◆ 所给文本 ◆
----------
音视频入门基础:FLV专题(19)——FFmpeg源码中,解码Audio Tag的AudioTagHeader,并提取AUDIODATA的实现

一、引言

从《音视频入门基础:FLV专题(18)——Audio Tag简介》可以知道,未加密的情况下,FLV文件中的一个Audio Tag = Tag header + AudioTagHeader + AUDIODATA。本文讲述FFmpeg源码中是怎样解码Audio Tag的AudioTagHeader ,拿到里面的信息的,以及是怎样提取AUDIODATA的(以音频压缩编码格式为AAC为例)。

二、flv_read_packet函数

从《音视频入门基础:FLV专题(8)——FFmpeg源码中,解码Tag header的实现》可以知道,FFmpeg源码中使用flv_read_packet函数来读取每个Tag的信息,该函数的前半部分实现了解码Tag header,获取其TagType属性的功能。然后根据TagType属性的值,判断该Tag为音频Tag、视频Tag还是脚本Tag。根据Tag的类型分别执行不同的解码操作:

    if (type == FLV_TAG_TYPE_AUDIO) {
        //...
    } else if (type == FLV_TAG_TYPE_VIDEO) {
        //...
    }else if (type == FLV_TAG_TYPE_META) {
        //...
    }else{
        //...
    }
    //...

如果在flv_read_packet函数的前半部分判断出该Tag为Audio Tag,flv_read_packet函数中会执行如下逻辑解码Audio Tag的AudioTagHeader:

    if (type == FLV_TAG_TYPE_AUDIO) {
        stream_type = FLV_STREAM_TYPE_AUDIO;
        flags    = avio_r8(s->pb);
        size--;
    } 

//...

    if (stream_type == FLV_STREAM_TYPE_AUDIO) {
        int bits_per_coded_sample;
        channels = (flags & FLV_AUDIO_CHANNEL_MASK) == FLV_STEREO ? 2 : 1;
        sample_rate = 44100 << ((flags & FLV_AUDIO_SAMPLERATE_MASK) >>
                                FLV_AUDIO_SAMPLERATE_OFFSET) >> 3;
        bits_per_coded_sample = (flags & FLV_AUDIO_SAMPLESIZE_MASK) ? 16 : 8;
        if (!av_channel_layout_check(&st->codecpar->ch_layout) ||
            !st->codecpar->sample_rate ||
            !st->codecpar->bits_per_coded_sample) {
            av_channel_layout_default(&st->codecpar->ch_layout, channels);
            st->codecpar->sample_rate           = sample_rate;
            st->codecpar->bits_per_coded_sample = bits_per_coded_sample;
        }
        if (!st->codecpar->codec_id) {
            flv_set_audio_codec(s, st, st->codecpar,
                                flags & FLV_AUDIO_CODECID_MASK);
            flv->last_sample_rate =
            sample_rate           = st->codecpar->sample_rate;
            flv->last_channels    =
            channels              = st->codecpar->ch_layout.nb_channels;
        } else {
            AVCodecParameters *par = avcodec_parameters_alloc();
            if (!par) {
                ret = AVERROR(ENOMEM);
                goto leave;
            }
            par->sample_rate = sample_rate;
            par->bits_per_coded_sample = bits_per_coded_sample;
            flv_set_audio_codec(s, st, par, flags & FLV_AUDIO_CODECID_MASK);
            sample_rate = par->sample_rate;
            avcodec_parameters_free(&par);
        }
    }

//...
----------
◆ 数据列表 ◆
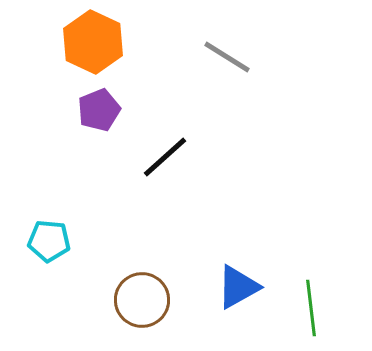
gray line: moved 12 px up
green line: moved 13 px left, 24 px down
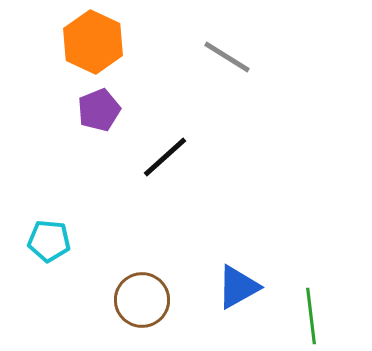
green line: moved 8 px down
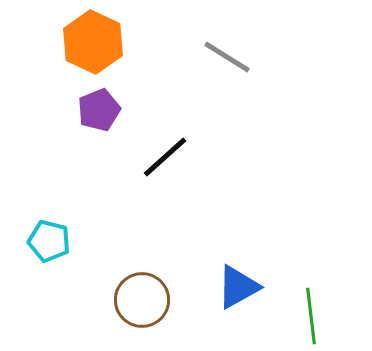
cyan pentagon: rotated 9 degrees clockwise
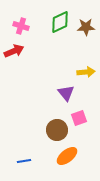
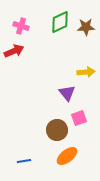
purple triangle: moved 1 px right
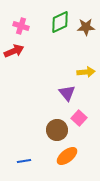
pink square: rotated 28 degrees counterclockwise
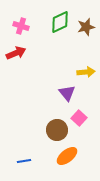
brown star: rotated 12 degrees counterclockwise
red arrow: moved 2 px right, 2 px down
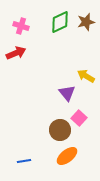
brown star: moved 5 px up
yellow arrow: moved 4 px down; rotated 144 degrees counterclockwise
brown circle: moved 3 px right
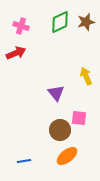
yellow arrow: rotated 36 degrees clockwise
purple triangle: moved 11 px left
pink square: rotated 35 degrees counterclockwise
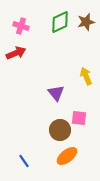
blue line: rotated 64 degrees clockwise
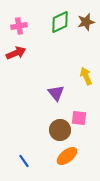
pink cross: moved 2 px left; rotated 28 degrees counterclockwise
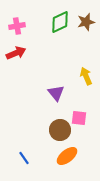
pink cross: moved 2 px left
blue line: moved 3 px up
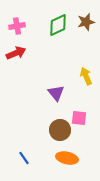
green diamond: moved 2 px left, 3 px down
orange ellipse: moved 2 px down; rotated 50 degrees clockwise
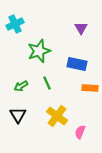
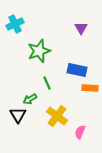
blue rectangle: moved 6 px down
green arrow: moved 9 px right, 13 px down
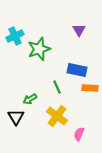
cyan cross: moved 12 px down
purple triangle: moved 2 px left, 2 px down
green star: moved 2 px up
green line: moved 10 px right, 4 px down
black triangle: moved 2 px left, 2 px down
pink semicircle: moved 1 px left, 2 px down
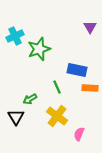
purple triangle: moved 11 px right, 3 px up
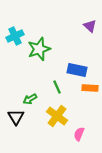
purple triangle: moved 1 px up; rotated 16 degrees counterclockwise
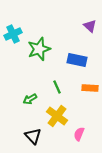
cyan cross: moved 2 px left, 2 px up
blue rectangle: moved 10 px up
black triangle: moved 17 px right, 19 px down; rotated 12 degrees counterclockwise
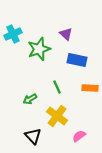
purple triangle: moved 24 px left, 8 px down
pink semicircle: moved 2 px down; rotated 32 degrees clockwise
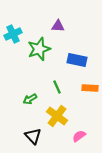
purple triangle: moved 8 px left, 8 px up; rotated 40 degrees counterclockwise
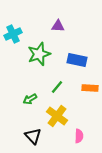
green star: moved 5 px down
green line: rotated 64 degrees clockwise
pink semicircle: rotated 128 degrees clockwise
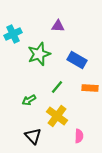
blue rectangle: rotated 18 degrees clockwise
green arrow: moved 1 px left, 1 px down
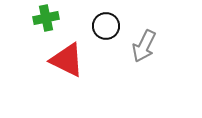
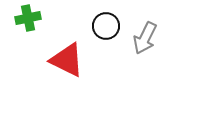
green cross: moved 18 px left
gray arrow: moved 1 px right, 8 px up
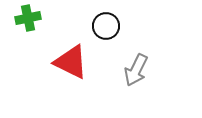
gray arrow: moved 9 px left, 32 px down
red triangle: moved 4 px right, 2 px down
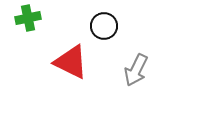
black circle: moved 2 px left
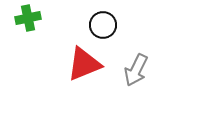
black circle: moved 1 px left, 1 px up
red triangle: moved 13 px right, 2 px down; rotated 48 degrees counterclockwise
----------
◆ 题目要求 ◆
a. 列出这篇讲解FFmpeg解码Audio Tag的文章代码中出现的全部以“_MASK”结尾的宏名。
b. 接着这篇讲解FFmpeg解码AudioTagHeader的文章往下写,从它最后一句之后开始续写。
完成各题用不到上面的数据行。

◆ 逐题答案 ◆
a. FLV_AUDIO_CHANNEL_MASK、FLV_AUDIO_SAMPLERATE_MASK、FLV_AUDIO_SAMPLESIZE_MASK、FLV_AUDIO_CODECID_MASK

b.
    if (st->codecpar->codec_id == AV_CODEC_ID_AAC ||
        st->codecpar->codec_id == AV_CODEC_ID_H264 ||
        st->codecpar->codec_id == AV_CODEC_ID_MPEG4 ||
        st->codecpar->codec_id == AV_CODEC_ID_HEVC ||
        st->codecpar->codec_id == AV_CODEC_ID_AV1 ||
        st->codecpar->codec_id == AV_CODEC_ID_VP9) {
        int type = 0;
        if (enhanced_flv && stream_type == FLV_STREAM_TYPE_VIDEO) {
            type = flags & 0x0F;
        } else {
            type = avio_r8(s->pb);
            size--;
        }

        if (size < 0) {
            ret = AVERROR_INVALIDDATA;
            goto leave;
        }

        if (enhanced_flv && stream_type == FLV_STREAM_TYPE_VIDEO && flv->meta_color_info_flag) {
            flv_update_video_color_info(s, st); // update av packet side data
            flv->meta_color_info_flag = 0;
        }

        if (st->codecpar->codec_id == AV_CODEC_ID_H264 || st->codecpar->codec_id == AV_CODEC_ID_MPEG4 ||
            (st->codecpar->codec_id == AV_CODEC_ID_HEVC && type == PacketTypeCodedFrames)) {
            // sign extension
            int32_t cts = (avio_rb24(s->pb) + 0xff800000) ^ 0xff800000;
            pts = av_sat_add64(dts, cts);
            if (cts < 0) { // dts might be wrong
                if (!flv->wrong_dts)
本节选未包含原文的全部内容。